@Jack-Waugh We can't know what strategy voters Score voters will use. Meanwhile STAR reduces (but doesn't entirely eliminate) the incentive to be strategic.
I assume you think that a strategic vote under Score will be based on the voter knowing who the front runners are. But unless you know 100% how others are going to vote, that's a bit tricky to know, isn't it? Especially if you are assuming that those other voters are using the same strategy, which means they need to know how you are going to vote. And those are obviously dependent on one another.
So the best you can get is a Nash equilibrium. It's possible that there will be multiple equilibria, which I would expect in the case of a Condorcet cycle.
Which basically means your question is unanswerable. Because Score (as you seem to acknowledge) demands strategy, it is intrinsically unpredictable. You don't just need to know what voters' preferences are, you need to know what their strategy is, and how much they know about others' preferences... and then add a bit of "hall of mirrors" style infinite recursion into the mix for good measure. (you can see my simulator of this recursive equilibrium seeking behavior at https://pianop.ly/voteSim/voteSim.html or a video -- of an earlier version that didn't yet have Score voting -- at https://www.youtube.com/watch?v=NiS2A0QLeJU )

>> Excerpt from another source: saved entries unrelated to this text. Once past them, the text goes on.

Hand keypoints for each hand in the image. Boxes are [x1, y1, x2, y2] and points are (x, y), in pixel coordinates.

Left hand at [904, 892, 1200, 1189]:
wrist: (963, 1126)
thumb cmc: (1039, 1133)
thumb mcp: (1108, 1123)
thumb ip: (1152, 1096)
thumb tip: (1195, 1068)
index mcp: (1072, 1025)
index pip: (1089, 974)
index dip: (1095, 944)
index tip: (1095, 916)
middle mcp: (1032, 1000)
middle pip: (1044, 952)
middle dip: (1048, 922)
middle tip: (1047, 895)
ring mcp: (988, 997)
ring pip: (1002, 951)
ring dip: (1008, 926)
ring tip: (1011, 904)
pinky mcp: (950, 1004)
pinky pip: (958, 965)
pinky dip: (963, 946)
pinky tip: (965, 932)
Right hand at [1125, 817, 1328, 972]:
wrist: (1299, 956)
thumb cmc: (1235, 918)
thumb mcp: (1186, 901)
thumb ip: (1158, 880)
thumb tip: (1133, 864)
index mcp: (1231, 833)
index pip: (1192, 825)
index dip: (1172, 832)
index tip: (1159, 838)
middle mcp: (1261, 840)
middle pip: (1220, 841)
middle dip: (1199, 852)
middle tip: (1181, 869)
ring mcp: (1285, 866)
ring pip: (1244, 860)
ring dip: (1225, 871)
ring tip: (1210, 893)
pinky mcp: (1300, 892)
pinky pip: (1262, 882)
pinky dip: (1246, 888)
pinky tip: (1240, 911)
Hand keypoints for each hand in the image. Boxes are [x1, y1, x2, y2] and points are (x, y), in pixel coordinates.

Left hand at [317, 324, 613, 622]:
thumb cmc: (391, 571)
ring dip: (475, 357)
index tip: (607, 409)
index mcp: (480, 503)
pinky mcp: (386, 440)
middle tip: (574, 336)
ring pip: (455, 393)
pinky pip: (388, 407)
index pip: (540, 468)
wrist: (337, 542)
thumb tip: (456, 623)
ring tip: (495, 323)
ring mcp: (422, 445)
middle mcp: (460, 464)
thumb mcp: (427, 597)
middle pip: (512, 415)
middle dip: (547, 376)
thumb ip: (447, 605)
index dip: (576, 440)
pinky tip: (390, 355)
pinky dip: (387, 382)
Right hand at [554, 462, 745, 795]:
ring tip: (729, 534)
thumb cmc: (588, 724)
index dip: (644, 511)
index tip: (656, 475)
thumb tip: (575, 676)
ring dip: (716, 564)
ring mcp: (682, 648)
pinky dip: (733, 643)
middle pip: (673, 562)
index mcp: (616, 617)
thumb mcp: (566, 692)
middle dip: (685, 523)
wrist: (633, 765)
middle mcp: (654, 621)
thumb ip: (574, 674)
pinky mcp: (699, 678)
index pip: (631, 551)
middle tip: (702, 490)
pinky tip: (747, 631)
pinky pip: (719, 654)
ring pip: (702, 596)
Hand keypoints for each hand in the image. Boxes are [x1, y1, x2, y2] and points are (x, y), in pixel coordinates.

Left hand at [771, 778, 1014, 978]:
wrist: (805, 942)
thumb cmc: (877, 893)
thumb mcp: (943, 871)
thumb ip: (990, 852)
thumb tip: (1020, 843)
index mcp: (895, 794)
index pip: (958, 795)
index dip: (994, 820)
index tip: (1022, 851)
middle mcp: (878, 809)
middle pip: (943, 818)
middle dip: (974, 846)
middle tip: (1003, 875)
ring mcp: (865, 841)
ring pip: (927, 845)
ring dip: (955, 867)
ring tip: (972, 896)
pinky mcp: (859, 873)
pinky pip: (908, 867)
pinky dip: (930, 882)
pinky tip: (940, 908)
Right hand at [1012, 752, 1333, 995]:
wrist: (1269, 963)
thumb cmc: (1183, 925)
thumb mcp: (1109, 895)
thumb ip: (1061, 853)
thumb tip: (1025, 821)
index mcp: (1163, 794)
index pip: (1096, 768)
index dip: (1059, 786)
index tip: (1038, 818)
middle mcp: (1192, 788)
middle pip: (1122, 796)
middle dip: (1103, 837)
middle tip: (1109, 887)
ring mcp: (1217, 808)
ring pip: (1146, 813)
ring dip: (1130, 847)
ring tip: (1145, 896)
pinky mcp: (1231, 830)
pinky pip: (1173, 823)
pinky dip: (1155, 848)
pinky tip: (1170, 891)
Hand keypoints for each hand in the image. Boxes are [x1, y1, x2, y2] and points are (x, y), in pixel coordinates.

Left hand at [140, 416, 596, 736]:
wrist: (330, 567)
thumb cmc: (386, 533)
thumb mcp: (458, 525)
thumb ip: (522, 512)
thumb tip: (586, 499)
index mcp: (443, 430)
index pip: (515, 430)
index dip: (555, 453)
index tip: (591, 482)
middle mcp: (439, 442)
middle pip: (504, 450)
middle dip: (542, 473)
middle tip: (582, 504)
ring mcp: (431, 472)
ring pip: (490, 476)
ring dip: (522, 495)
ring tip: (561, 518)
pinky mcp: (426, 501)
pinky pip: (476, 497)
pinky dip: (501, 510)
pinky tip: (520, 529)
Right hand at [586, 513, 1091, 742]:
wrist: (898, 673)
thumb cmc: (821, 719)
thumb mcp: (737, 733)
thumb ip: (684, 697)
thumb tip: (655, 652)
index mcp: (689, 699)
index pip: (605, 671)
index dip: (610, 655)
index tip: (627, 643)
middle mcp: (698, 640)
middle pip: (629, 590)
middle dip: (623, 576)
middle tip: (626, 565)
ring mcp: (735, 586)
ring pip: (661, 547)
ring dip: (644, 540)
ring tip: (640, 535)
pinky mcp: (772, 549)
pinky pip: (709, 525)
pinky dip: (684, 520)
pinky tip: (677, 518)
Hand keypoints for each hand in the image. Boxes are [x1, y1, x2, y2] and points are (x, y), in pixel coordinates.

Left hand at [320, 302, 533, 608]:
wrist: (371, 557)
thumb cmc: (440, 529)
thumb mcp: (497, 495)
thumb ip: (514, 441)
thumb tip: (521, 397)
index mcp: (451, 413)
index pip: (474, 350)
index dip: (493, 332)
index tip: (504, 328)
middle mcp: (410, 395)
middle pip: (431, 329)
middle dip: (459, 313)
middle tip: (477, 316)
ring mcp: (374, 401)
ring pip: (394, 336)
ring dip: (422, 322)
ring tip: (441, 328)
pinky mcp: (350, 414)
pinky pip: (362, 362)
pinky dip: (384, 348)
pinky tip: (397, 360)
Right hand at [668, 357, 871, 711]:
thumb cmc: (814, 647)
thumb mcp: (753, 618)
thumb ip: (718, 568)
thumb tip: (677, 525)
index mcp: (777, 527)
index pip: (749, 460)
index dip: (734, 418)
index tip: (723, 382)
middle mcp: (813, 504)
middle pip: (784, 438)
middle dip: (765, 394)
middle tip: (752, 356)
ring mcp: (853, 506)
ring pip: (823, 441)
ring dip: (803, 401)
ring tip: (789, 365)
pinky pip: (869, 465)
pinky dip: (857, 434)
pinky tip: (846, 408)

Many of us think that you should be able to vote without concern for who the front runners are. We don't want to worry that inaccurate polling could easily throw the election. We don't want a tight three way race to turn into a game of chicken. We don't want voting methods to work significantly differently in elections for which there is (or isn't) a lot of media attention.
You say in another thread that anything that deviates from "one person one vote" is anti-democratic, and I would argue that you are violating that principle if you are giving extra voting power to those who are better able to guess how others will vote.
In any case, I'll just say this. If you are trying to sell Score to the public, while acknowledging that voters are expected to vote dishonestly (or insincerely, or strategically, or whatever you want to call it).... good luck. I can pretty much guarantee you that a system that allows such fine-grained expressiveness, but then strongly incentivizes voters to use that expressiveness to say something that misrepresents how they really feel, is not going to fly. There are a lot of people (including myself) for whom that just feels dirty.